> Data supplied

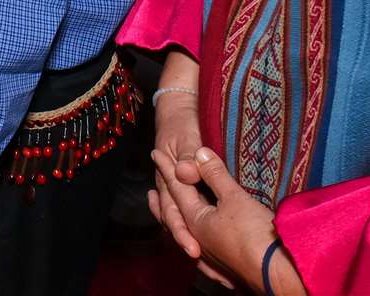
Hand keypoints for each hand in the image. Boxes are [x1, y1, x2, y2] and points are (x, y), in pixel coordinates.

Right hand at [148, 52, 204, 256]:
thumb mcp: (188, 136)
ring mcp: (176, 189)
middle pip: (174, 220)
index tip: (194, 250)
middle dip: (186, 241)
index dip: (182, 231)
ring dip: (188, 237)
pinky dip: (193, 228)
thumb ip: (190, 156)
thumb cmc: (183, 122)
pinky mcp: (187, 189)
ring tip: (202, 260)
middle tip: (199, 259)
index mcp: (167, 178)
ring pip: (179, 218)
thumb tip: (187, 173)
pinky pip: (188, 212)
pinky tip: (202, 242)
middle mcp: (168, 187)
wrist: (178, 110)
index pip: (172, 211)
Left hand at [158, 146, 302, 293]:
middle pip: (175, 217)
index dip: (167, 169)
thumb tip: (198, 154)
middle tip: (151, 193)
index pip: (177, 189)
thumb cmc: (254, 234)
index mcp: (195, 222)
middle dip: (163, 202)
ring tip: (171, 217)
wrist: (280, 274)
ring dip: (177, 223)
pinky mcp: (227, 268)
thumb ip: (215, 175)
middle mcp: (198, 241)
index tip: (155, 153)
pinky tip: (200, 250)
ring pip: (187, 236)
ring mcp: (211, 258)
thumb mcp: (234, 198)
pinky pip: (202, 254)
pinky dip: (195, 244)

> Assignment
Copy all the lines from the data above that hold the word "index".

> Exercise response
index tip: (194, 250)
index dip: (182, 231)
index mcp: (167, 178)
index pip: (172, 211)
index dip: (167, 169)
index pip: (177, 189)
index mcp: (195, 222)
index tip: (155, 153)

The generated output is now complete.